Location
- 128 West Oak Street Moran, Kansas 66755 United States
- Coordinates: 37°55′10″N 95°10′18″W﻿ / ﻿37.91944°N 95.17167°W

Information
- School type: Public, High School
- School board: Board Website
- School district: Marmaton Valley USD 256
- CEEB code: 172065
- Principal: Brian Campbell
- Teaching staff: 13.50 (FTE)
- Grades: 7 to 12
- Gender: Coed
- Enrollment: 121 (2023–2024)
- Student to teacher ratio: 8.96
- Campus type: Rural
- Colors: orange black
- Athletics: Class 8 Man I District 2
- Athletics conference: Three Rivers
- Mascot: Wildcats
- Website: marmatonvalley.org

= Marmaton Valley High School =

Marmaton Valley High School is a public high school located in Moran, Kansas, United States, serving students in grades 6–12. It is operated by Marmaton Valley USD 256 school district. The current principal is Kim Ensminger. The school colors are orange and black.

==Academics==
Marmaton Valley serves 193 students in grades 7–12.
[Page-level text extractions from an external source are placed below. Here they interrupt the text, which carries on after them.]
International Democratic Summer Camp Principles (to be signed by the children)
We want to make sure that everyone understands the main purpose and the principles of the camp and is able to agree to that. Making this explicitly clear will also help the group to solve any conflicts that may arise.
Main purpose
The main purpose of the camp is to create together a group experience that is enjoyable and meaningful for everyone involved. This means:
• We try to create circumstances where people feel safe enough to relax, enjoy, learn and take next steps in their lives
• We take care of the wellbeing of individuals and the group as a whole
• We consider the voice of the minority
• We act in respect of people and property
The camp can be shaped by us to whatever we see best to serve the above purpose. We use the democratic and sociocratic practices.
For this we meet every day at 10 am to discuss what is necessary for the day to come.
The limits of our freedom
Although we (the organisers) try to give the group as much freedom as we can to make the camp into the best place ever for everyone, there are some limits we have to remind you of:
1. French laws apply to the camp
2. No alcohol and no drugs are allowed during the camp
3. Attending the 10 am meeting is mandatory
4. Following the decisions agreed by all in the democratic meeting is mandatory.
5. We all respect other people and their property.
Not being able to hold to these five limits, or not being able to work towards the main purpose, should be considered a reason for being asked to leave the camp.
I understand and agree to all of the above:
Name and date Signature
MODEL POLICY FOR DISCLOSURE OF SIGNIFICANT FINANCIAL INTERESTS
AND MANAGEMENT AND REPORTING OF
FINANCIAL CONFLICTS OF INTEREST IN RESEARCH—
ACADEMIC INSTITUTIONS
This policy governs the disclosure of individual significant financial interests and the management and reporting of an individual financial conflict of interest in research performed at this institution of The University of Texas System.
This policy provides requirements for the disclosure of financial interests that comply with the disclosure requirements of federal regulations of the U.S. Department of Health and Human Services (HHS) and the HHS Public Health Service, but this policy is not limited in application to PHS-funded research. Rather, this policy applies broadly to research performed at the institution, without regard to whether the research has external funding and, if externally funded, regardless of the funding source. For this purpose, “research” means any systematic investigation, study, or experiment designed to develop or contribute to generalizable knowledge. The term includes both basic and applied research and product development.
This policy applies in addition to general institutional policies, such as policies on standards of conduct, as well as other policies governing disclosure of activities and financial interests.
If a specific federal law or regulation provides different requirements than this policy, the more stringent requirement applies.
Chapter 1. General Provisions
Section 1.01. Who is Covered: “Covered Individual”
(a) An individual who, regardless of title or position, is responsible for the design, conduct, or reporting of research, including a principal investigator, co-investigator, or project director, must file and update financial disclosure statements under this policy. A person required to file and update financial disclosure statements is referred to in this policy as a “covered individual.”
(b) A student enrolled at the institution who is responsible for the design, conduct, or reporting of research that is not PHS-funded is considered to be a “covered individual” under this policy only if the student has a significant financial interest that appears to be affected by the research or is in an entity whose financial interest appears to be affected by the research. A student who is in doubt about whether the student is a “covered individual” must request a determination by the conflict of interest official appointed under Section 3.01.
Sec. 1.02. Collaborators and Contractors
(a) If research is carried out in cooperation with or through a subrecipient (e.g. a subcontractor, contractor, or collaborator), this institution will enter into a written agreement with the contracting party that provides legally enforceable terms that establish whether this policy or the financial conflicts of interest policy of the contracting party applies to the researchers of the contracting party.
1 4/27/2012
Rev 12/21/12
==Extracurricular activities==
Marmaton Valley is a member of the Kansas State High School Activities Association and offers a variety of sports programs. Athletic teams compete in the 1A division and are known as the "Wildcats". Extracurricular activities are also offered in the form of performing arts, school publications, and clubs.

===Athletics===
The extracurricular activities offered at Marmaton Valley High School are few and numbered due to the school's small size. The Wildcats compete various sports programs and are classified as a 1A school, the smallest classification in Kansas according to the Kansas State High School Activities Association. Throughout its history, Marmaton Valley has never won a team state championship in any sport, although it has had individual state champions.